Data excerpts below:

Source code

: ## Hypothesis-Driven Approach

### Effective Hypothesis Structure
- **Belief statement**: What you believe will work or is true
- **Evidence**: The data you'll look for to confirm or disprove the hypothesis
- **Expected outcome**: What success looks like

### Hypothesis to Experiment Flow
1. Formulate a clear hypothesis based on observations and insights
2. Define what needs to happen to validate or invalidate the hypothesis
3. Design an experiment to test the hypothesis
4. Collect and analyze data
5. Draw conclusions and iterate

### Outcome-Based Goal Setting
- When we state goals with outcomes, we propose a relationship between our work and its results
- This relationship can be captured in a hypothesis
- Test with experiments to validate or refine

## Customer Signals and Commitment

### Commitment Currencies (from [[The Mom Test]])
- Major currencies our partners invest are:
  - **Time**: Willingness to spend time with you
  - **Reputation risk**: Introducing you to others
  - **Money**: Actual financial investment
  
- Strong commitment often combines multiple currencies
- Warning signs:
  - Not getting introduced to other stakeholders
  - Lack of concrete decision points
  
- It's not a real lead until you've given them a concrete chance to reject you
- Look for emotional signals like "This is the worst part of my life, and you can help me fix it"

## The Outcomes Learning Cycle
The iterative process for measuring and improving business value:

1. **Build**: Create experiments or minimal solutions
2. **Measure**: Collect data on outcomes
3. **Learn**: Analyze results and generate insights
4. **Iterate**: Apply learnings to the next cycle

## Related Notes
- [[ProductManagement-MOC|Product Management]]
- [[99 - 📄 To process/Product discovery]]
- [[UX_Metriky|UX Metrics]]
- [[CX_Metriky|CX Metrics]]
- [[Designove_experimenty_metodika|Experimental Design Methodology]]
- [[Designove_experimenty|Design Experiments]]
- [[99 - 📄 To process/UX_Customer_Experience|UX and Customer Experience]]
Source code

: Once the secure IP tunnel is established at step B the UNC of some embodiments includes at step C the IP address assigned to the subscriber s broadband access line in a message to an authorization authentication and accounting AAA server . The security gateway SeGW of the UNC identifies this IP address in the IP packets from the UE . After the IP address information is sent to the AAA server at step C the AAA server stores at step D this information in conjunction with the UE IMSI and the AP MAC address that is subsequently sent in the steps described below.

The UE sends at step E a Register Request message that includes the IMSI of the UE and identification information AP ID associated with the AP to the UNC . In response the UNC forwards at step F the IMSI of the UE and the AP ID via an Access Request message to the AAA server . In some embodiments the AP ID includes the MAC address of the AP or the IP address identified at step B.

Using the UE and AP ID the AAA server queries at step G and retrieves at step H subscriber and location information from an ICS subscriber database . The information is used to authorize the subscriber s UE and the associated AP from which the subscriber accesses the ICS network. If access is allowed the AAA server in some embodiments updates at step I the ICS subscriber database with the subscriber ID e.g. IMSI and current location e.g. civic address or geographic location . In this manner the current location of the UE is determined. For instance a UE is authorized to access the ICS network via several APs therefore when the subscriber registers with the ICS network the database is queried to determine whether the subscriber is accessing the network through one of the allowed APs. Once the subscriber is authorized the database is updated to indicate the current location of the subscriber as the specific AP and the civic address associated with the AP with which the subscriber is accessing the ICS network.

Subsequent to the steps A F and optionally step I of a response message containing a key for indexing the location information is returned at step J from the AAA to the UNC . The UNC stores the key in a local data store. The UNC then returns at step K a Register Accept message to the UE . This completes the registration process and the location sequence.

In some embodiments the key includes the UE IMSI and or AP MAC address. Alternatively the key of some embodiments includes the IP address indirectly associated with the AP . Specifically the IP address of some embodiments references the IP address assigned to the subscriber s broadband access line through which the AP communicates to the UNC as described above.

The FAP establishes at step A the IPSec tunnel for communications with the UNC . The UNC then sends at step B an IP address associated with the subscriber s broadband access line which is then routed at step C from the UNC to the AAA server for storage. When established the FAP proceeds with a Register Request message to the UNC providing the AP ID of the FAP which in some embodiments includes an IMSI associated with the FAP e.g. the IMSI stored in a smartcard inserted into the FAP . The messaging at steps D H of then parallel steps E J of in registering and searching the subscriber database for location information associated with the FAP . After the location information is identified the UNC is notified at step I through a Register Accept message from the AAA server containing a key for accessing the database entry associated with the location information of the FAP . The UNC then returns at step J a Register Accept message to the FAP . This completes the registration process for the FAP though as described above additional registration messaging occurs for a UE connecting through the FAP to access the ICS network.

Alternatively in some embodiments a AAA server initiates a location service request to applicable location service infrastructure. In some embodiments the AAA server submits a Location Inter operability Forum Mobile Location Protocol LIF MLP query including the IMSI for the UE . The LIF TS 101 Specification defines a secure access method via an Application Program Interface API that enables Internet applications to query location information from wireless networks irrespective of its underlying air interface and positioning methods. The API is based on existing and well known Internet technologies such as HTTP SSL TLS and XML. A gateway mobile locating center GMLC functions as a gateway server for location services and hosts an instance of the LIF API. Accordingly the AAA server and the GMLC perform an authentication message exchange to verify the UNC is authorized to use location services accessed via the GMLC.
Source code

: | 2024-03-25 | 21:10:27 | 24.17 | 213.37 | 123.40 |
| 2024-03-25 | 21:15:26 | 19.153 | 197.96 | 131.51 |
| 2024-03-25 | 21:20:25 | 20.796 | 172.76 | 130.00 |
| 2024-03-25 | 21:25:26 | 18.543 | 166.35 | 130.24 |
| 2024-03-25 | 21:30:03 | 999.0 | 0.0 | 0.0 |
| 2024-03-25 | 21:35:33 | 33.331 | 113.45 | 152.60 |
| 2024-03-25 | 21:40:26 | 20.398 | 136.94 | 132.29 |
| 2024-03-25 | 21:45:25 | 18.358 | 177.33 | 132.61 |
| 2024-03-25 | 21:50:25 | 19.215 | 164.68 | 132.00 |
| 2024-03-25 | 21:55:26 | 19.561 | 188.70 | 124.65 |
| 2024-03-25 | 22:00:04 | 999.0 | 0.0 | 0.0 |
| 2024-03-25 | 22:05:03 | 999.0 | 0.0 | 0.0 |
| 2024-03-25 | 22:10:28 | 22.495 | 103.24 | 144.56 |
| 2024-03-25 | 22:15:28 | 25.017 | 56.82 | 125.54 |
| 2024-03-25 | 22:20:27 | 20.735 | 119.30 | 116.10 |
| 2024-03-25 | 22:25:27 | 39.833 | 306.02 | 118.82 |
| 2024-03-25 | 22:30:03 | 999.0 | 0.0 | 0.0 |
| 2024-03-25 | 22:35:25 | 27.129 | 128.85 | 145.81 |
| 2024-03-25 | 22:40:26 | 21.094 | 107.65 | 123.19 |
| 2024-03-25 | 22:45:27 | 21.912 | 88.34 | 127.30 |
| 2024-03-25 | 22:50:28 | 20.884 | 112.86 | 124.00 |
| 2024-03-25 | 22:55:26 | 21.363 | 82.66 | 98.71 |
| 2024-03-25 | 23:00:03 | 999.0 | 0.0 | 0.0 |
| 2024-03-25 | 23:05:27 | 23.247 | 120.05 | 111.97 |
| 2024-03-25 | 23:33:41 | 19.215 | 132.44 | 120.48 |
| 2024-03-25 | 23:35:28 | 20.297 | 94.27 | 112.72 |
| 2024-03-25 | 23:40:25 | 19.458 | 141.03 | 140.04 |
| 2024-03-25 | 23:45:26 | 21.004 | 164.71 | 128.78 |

End of Data excerpts.

(Job)
Give the number of lines in the listing that hold the word "insights", with no other words.

(Exercise output)
2